**Material supplied:**
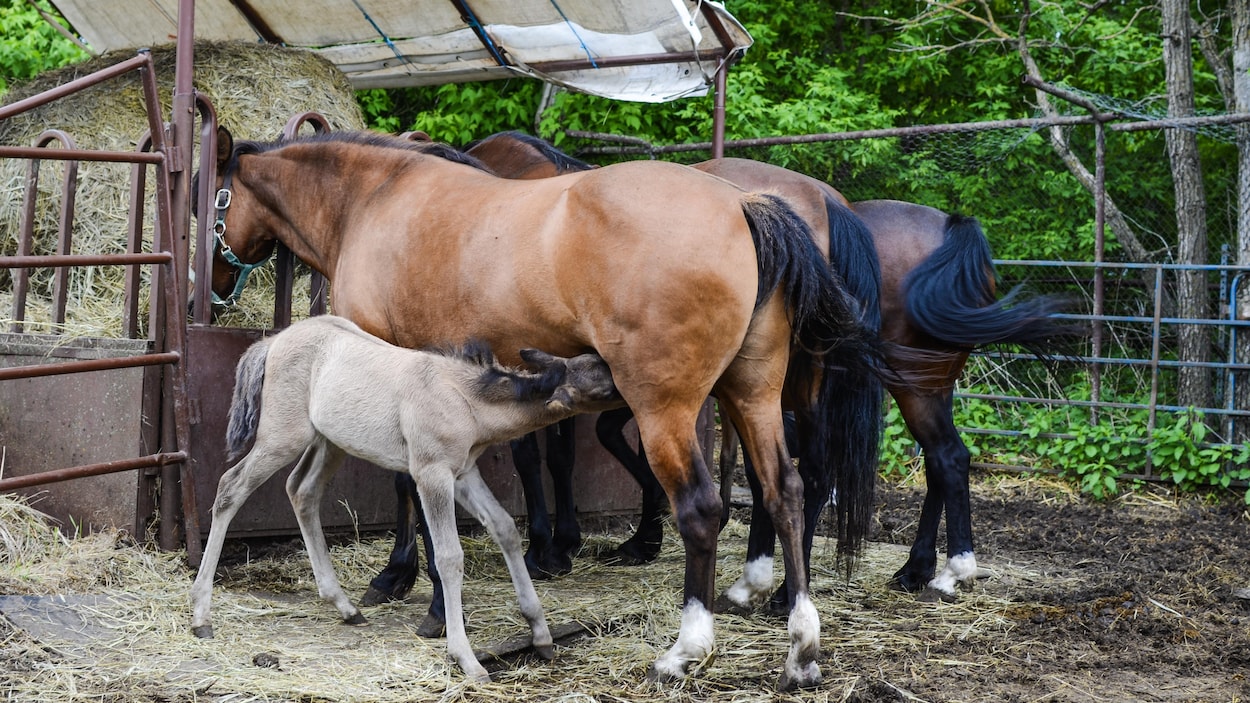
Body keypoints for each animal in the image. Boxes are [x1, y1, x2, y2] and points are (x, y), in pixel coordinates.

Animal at [188, 314, 623, 681]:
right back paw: (201, 615)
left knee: (301, 490)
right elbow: (449, 557)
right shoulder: (431, 473)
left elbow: (504, 529)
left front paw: (542, 634)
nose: (634, 382)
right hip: (283, 436)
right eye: (603, 378)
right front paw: (466, 658)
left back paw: (344, 606)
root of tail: (273, 341)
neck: (467, 400)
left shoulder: (463, 473)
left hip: (330, 440)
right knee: (230, 487)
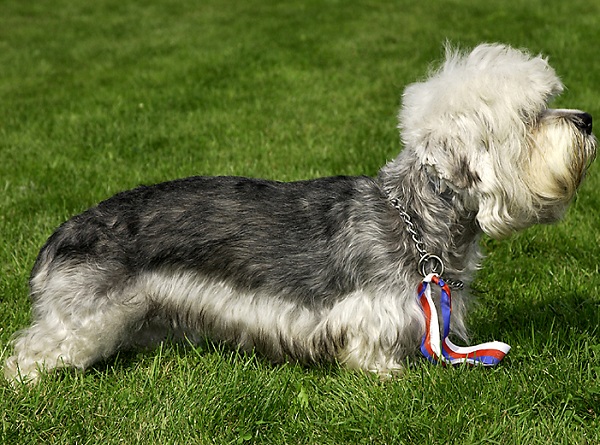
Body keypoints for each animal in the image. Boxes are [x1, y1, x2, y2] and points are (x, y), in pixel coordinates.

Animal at [3, 42, 596, 382]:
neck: (415, 215)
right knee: (29, 351)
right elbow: (373, 351)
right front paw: (389, 376)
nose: (588, 120)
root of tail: (62, 232)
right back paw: (28, 384)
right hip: (84, 318)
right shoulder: (374, 310)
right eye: (532, 115)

**What you have to do:** The entries above, every one of them, should be retyped exactly, with no pictures carried over.

**Answer to this exercise:**
Body keypoints for each animal in the image. Boxes are [x1, y1, x2, y2] and points are (x, y), in pixel coordinates.

Animal at [188, 314, 623, 681]:
right back paw: (201, 615)
left knee: (301, 490)
right elbow: (449, 557)
right shoulder: (431, 473)
left elbow: (504, 529)
left front paw: (542, 634)
nose: (634, 382)
right hip: (283, 436)
right eye: (603, 378)
right front paw: (466, 658)
left back paw: (344, 606)
root of tail: (273, 341)
neck: (467, 400)
left shoulder: (463, 473)
left hip: (330, 440)
right knee: (230, 487)
Body keypoints for each animal in the image. Boxes are [x1, y1, x2, y2] and points are (x, y), in pixel coordinates.

Animal at [3, 42, 596, 382]:
neck: (415, 215)
right knee: (29, 351)
right elbow: (373, 351)
right front paw: (389, 376)
nose: (588, 120)
root of tail: (62, 232)
right back paw: (28, 384)
right hip: (84, 318)
right shoulder: (374, 310)
right eye: (532, 115)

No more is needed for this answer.